* Task to complete *
Your output should be the entries below, from the first line up to and including the line with "Page size: 1503x846.", reproduced exactly and with no other lines.

* Data *

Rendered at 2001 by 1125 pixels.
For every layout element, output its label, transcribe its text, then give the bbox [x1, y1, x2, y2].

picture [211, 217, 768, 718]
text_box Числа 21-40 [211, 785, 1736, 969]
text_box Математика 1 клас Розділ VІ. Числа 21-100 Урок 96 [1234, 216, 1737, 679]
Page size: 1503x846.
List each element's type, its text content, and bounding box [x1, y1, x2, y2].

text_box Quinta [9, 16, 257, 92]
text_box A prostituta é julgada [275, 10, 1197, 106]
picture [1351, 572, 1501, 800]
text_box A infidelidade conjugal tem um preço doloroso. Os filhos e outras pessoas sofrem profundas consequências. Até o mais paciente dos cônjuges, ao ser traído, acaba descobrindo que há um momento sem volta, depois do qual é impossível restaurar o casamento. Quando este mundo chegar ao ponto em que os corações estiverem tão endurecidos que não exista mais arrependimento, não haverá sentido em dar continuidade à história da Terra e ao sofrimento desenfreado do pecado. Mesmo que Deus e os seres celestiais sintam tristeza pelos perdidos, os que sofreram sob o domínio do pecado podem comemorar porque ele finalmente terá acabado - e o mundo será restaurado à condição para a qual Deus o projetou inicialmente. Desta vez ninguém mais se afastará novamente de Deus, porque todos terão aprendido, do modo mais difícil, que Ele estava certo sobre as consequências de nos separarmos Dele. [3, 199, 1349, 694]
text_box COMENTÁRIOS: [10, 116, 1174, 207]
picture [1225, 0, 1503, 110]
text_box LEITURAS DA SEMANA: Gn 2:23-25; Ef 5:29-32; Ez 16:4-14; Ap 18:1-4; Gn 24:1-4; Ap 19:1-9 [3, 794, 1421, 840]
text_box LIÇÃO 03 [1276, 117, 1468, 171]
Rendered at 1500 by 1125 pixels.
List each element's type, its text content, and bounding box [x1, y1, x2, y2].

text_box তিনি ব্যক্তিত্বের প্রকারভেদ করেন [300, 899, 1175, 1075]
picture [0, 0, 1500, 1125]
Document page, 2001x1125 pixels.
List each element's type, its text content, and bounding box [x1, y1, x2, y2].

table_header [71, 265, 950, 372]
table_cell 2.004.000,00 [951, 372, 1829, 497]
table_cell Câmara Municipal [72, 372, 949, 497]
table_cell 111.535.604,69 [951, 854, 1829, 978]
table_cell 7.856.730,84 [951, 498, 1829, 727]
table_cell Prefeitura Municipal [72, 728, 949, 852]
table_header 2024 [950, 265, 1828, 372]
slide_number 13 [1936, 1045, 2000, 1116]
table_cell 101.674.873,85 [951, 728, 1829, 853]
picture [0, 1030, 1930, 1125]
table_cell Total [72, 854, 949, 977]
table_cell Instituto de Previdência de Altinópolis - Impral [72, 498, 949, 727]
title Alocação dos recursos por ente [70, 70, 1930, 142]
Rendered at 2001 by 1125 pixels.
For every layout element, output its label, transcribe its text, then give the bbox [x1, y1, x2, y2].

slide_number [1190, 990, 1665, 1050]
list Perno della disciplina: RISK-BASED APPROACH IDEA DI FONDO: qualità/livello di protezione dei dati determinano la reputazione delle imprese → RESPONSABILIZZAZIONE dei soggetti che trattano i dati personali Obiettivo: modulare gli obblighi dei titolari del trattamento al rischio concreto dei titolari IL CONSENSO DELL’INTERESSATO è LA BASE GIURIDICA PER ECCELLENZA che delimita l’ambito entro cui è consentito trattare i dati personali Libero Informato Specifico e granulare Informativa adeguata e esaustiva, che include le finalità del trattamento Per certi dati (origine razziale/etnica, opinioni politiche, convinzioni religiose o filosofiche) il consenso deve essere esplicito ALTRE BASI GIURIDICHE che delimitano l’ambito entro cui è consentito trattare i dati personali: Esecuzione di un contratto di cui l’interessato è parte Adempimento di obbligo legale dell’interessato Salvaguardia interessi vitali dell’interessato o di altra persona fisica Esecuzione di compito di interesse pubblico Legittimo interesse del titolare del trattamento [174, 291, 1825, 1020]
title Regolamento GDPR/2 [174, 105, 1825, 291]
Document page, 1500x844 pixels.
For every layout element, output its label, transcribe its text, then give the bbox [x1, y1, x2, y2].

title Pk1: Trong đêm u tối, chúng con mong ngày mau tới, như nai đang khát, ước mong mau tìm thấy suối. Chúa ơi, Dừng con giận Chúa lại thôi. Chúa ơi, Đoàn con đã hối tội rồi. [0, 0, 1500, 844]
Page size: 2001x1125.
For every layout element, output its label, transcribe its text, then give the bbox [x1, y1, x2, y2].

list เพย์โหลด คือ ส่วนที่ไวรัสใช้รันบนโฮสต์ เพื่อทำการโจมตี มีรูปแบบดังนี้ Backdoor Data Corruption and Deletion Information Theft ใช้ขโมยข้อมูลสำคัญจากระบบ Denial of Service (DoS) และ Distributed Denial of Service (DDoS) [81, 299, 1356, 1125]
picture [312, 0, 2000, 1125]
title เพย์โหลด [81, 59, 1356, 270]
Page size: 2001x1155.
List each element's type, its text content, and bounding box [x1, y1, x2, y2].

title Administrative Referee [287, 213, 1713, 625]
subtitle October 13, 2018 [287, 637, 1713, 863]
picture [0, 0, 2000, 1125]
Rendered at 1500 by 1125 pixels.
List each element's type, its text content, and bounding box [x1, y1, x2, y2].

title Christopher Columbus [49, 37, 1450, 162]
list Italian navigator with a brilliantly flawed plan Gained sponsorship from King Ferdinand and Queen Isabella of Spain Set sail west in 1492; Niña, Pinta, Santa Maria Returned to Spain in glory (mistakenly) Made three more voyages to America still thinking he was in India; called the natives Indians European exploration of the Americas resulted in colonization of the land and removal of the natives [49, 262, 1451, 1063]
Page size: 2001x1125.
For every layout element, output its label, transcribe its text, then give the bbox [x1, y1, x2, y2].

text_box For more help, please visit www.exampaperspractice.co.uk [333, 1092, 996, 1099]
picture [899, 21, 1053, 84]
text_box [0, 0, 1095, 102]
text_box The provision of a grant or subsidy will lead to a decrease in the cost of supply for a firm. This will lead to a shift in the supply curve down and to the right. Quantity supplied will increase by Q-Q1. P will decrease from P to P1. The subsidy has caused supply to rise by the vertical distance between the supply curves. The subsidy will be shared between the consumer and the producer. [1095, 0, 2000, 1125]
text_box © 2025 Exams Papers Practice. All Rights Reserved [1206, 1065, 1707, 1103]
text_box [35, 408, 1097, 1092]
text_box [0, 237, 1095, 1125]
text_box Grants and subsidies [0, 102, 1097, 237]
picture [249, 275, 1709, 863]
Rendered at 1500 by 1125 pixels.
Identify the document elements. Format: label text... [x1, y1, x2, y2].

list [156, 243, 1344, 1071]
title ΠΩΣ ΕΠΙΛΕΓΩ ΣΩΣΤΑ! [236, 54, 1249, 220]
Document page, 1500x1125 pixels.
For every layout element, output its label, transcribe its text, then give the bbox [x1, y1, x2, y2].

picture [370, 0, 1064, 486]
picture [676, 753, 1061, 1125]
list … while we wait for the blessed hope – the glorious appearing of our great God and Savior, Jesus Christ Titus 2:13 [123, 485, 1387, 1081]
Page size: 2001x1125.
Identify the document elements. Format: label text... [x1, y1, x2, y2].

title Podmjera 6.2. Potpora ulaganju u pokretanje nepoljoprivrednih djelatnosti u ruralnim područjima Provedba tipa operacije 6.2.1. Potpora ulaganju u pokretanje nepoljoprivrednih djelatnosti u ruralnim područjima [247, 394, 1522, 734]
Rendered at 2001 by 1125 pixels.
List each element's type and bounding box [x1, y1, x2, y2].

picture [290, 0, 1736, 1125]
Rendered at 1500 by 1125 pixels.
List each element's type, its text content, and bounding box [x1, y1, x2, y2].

* Solution *
Rendered at 2001 by 1125 pixels.
For every layout element, output its label, transcribe its text, then give the bbox [x1, y1, x2, y2].

picture [211, 217, 768, 718]
text_box Числа 21-40 [211, 785, 1736, 969]
text_box Математика 1 клас Розділ VІ. Числа 21-100 Урок 96 [1234, 216, 1737, 679]
Page size: 1503x846.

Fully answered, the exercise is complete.